*Reading passage*
God on Trial

[special_heading title=”God on Trial ” subtitle=”By Rev. Dr. Stan Jewell ” separator=”yes”]Today at Central in the Adult Education Class Erica introduced the book “Waking Up White”.  It is the book that has been recommended by the Co- Moderators of the General Assembly as a book to read across the Presbyterian Church and of course beyond.  I am about a third of the way through and I highly recommend it.

In the chapter entitled, “Seeing is believing or is it the other way ‘round?” the Author Debby Irving writes about how we tend to align what we hear, read or see with our underlying beliefs.  She illustrated that by telling of watching an old episode of “I Love Lucy”.  Lucy had gotten wrapped up in a Murder Mystery Book. In the midst of reading she overhears Ricky say to someone on the phone: “I’ve finally made up my mind.  I am gonna get rid of her.” He was talking about one of the female performers in his act.  But because of her submersion in the culture of the murder mystery, Lucy lets this comment fuel her suspicion. Lucy’s perception grows increasingly narrow as sees and hears everything Ricky does and says in ways that fit her distorted Storyline.  You can imagine the humorous situations that ensued.

*What to do*
Decide whether each statement agrees with the passage about the book "Waking Up White." Answer yes or no for each, and quote the words of the passage that settle it.
(a) The writer has already finished reading the book.
(b) In the episode described, Ricky was talking about one of the female performers in his act.
(c) Lucy had become absorbed in a cookbook.

*Data for analysis*

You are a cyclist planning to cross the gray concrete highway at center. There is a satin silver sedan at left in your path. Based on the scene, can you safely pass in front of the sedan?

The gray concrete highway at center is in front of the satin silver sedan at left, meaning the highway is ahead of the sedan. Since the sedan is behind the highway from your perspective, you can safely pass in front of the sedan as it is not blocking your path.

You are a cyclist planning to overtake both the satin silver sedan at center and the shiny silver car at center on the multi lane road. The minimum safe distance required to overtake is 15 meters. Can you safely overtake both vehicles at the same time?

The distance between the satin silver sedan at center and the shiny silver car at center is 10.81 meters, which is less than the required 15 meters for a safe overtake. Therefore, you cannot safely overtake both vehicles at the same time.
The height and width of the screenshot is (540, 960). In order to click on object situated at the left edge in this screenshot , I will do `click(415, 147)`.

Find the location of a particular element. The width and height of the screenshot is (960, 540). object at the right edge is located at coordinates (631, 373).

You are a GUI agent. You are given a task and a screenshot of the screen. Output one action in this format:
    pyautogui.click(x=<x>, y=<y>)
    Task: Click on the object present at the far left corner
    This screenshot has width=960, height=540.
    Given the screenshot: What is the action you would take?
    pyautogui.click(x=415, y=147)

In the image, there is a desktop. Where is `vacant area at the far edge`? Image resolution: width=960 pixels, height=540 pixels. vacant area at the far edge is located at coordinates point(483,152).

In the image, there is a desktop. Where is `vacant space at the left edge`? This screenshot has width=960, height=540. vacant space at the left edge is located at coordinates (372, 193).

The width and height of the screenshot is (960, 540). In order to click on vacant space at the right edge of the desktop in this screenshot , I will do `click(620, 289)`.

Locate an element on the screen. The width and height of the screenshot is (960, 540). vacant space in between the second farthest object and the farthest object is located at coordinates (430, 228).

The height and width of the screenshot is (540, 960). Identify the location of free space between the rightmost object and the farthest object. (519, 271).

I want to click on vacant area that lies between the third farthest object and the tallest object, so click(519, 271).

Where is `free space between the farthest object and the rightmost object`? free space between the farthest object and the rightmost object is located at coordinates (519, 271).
...
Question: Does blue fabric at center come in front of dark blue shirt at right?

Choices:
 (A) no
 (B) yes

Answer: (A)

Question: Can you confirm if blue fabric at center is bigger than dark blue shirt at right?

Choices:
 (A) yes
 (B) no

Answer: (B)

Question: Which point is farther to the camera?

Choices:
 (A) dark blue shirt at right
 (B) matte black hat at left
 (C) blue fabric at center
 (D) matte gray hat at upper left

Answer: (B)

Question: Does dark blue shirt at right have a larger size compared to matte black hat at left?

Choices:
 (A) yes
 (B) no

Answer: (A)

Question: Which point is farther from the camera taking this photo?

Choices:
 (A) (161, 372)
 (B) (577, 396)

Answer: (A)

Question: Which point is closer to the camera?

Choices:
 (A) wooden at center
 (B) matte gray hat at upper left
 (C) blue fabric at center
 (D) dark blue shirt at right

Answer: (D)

*Response to the task*
(a) No: "I am about a third of the way through"
(b) Yes: "He was talking about one of the female performers in his act."
(c) No: "Lucy had gotten wrapped up in a Murder Mystery Book."